Evaluation - Loss: 0.6921, Accuracy: 68.00%

Real-World Example: Training an MNIST Classifier

Let's apply these concepts to a real dataset - the classic MNIST handwritten digit classification:

import torch
import torch.nn as nn
import torch.optim as optim
from torchvision import datasets, transforms
from torch.utils.data import DataLoader

# Set device
device = torch.device('cuda' if torch.cuda.is_available() else 'cpu')
print(f"Using device: {device}")

# Data transforms
transform = transforms.Compose([
    transforms.ToTensor(),
    transforms.Normalize((0.1307,), (0.3081,))
])

# Load MNIST dataset
train_dataset = datasets.MNIST('./data', train=True, download=True, transform=transform)
test_dataset = datasets.MNIST('./data', train=False, transform=transform)

# Create data loaders
batch_size = 64
train_loader = DataLoader(train_dataset, batch_size=batch_size, shuffle=True)
test_loader = DataLoader(test_dataset, batch_size=batch_size, shuffle=False)

# Define the model
class MNISTModel(nn.Module):
    def __init__(self):
        super(MNISTModel, self).__init__()
        self.conv1 = nn.Conv2d(1, 10, kernel_size=5)
        self.conv2 = nn.Conv2d(10, 20, kernel_size=5)
        self.dropout = nn.Dropout2d()
        self.fc1 = nn.Linear(320, 50)
        self.fc2 = nn.Linear(50, 10)
        self.relu = nn.ReLU()
        self.max_pool = nn.MaxPool2d(2)
        self.log_softmax = nn.LogSoftmax(dim=1)
        
    def forward(self, x):
        x = self.relu(self.max_pool(self.conv1(x)))
        x = self.relu(self.max_pool(self.dropout(self.conv2(x))))
        x = x.view(-1, 320)  # Flatten
        x = self.relu(self.fc1(x))
        x = self.dropout(x)
        x = self.fc2(x)
        return self.log_softmax(x)

# Initialize the model and move to device
model = MNISTModel().to(device)
print(model)

# Loss function and optimizer
criterion = nn.NLLLoss()  # Negative Log Likelihood Loss
optimizer = optim.Adam(model.parameters(), lr=0.001)

# Training function with progress tracking
def train_mnist(model, train_loader, criterion, optimizer, epochs=5):
    model.train()
    
    for epoch in range(epochs):
        running_loss = 0.0
        correct = 0
        total = 0
        
        for batch_idx, (data, target) in enumerate(train_loader):
            data, target = data.to(device), target.to(device)
            
            optimizer.zero_grad()
            output = model(data)
            loss = criterion(output, target)
            loss.backward()
            optimizer.step()

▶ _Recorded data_
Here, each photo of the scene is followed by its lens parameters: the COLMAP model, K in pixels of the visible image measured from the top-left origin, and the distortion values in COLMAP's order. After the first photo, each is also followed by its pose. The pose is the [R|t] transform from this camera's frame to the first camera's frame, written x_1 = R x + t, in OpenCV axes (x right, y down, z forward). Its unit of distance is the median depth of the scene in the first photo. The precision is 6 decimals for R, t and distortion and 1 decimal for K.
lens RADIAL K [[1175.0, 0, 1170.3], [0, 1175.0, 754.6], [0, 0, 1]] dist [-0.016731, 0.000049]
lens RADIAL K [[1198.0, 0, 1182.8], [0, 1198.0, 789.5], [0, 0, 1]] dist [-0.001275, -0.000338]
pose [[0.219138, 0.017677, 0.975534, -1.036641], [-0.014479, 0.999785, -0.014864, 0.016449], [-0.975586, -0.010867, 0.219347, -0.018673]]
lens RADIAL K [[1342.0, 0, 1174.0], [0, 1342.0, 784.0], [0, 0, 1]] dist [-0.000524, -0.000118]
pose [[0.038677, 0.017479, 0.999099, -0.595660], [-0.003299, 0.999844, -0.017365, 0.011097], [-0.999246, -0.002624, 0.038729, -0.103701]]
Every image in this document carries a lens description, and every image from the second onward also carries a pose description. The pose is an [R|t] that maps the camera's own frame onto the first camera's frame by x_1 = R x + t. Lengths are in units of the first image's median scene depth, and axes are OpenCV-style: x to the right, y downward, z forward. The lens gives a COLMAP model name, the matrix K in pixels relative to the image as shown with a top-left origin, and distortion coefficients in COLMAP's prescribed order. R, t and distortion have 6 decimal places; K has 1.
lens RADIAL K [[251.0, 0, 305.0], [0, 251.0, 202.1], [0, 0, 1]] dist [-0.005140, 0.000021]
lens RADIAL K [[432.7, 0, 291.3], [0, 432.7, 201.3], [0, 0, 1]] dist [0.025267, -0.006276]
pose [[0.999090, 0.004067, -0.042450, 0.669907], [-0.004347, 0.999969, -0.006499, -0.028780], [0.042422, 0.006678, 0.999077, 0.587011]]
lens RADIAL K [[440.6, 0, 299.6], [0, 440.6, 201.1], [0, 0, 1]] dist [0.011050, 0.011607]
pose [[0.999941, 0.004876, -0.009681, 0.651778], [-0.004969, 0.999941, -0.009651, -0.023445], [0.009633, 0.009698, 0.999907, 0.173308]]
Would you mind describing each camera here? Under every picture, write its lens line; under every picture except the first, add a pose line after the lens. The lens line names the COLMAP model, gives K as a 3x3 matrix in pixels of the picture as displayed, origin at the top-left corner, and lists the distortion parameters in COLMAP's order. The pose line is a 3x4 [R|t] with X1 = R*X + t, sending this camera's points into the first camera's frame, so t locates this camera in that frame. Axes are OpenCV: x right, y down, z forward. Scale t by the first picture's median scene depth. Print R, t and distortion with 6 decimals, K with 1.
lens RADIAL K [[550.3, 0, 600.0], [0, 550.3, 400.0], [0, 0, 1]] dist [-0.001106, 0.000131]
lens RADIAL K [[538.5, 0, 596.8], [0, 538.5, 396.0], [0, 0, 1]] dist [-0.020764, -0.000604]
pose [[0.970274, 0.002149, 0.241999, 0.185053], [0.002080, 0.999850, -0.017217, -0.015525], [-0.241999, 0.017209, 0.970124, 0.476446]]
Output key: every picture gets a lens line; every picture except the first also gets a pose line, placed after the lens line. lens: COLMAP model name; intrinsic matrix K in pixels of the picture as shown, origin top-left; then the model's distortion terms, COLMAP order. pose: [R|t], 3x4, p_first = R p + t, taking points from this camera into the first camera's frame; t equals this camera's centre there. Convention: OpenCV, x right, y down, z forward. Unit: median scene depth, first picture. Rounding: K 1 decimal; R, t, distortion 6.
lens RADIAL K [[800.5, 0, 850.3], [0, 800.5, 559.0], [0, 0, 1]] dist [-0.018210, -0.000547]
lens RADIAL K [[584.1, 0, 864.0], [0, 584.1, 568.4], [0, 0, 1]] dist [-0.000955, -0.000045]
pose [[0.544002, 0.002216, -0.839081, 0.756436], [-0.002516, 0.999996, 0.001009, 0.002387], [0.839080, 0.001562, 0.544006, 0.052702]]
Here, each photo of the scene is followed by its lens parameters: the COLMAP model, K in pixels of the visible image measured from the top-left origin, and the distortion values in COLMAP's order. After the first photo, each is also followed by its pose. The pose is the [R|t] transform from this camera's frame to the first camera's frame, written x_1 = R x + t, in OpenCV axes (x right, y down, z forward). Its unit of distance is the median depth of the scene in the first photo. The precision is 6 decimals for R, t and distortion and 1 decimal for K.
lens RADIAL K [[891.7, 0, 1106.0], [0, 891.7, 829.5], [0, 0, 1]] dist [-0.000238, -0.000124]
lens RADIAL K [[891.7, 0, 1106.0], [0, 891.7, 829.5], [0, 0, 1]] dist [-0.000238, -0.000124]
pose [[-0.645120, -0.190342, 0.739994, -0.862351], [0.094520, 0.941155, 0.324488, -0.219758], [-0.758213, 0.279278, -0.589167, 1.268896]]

▶ _REQUIREMENT 1_
Please rewrite the stretch of the MNIST walkthrough from "# Data transforms" through "DataLoader(train_dataset, batch_size=batch_size, shuffle=True)", replacing "train_dataset" with "mnist_train".
▶ _REQUIREMENT 2_
Extend the MNIST classifier walkthrough, picking up right after its last line of code.

▶ _TASK RESPONSE 1_
# Data transforms
transform = transforms.Compose([
    transforms.ToTensor(),
    transforms.Normalize((0.1307,), (0.3081,))
])

# Load MNIST dataset
mnist_train = datasets.MNIST('./data', train=True, download=True, transform=transform)
test_dataset = datasets.MNIST('./data', train=False, transform=transform)

# Create data loaders
batch_size = 64
train_loader = DataLoader(mnist_train, batch_size=batch_size, shuffle=True)

▶ _TASK RESPONSE 2_
            
            running_loss += loss.item()
            _, predicted = torch.max(output.data, 1)
            total += target.size(0)
            correct += (predicted == target).sum().item()
            
            # Print progress every 100 batches
            if batch_idx % 100 == 0:
                print(f'Epoch: {epoch+1}/{epochs}, Batch: {batch_idx}/{len(train_loader)}, '
                      f'Loss: {loss.item():.4f}, Accuracy: {100 * correct / total:.2f}%')
        
        # Print epoch statistics
        epoch_loss = running_loss / len(train_loader)
        accuracy = 100 * correct / total
        print(f"Epoch {epoch+1}/{epochs} Summary - Loss: {epoch_loss:.4f}, Accuracy: {accuracy:.2f}%")
    
    return model

# Train for just 2 epochs to demonstrate (usually more would be better)
trained_model = train_mnist(model, train_loader, criterion, optimizer, epochs=2)

Output:

Using device: cuda
MNISTModel(
  (conv1): Conv2d(1, 10, kernel_size=(5, 5), stride=(1, 1))
  (conv2): Conv2d(10, 20, kernel_size=(5, 5), stride=(1, 1))
  (dropout): Dropout2d(p=0.5, inplace=False)
  (fc1): Linear(in_features=320, out_features=50, bias=True)
  (fc2): Linear(in_features=50, out_features=10, bias=True)
  (relu): ReLU()
  (max_pool): MaxPool2d(kernel_size=2, stride=2, padding=0, dilation=1, ceil_mode=False)
  (log_softmax): LogSoftmax(dim=1)
)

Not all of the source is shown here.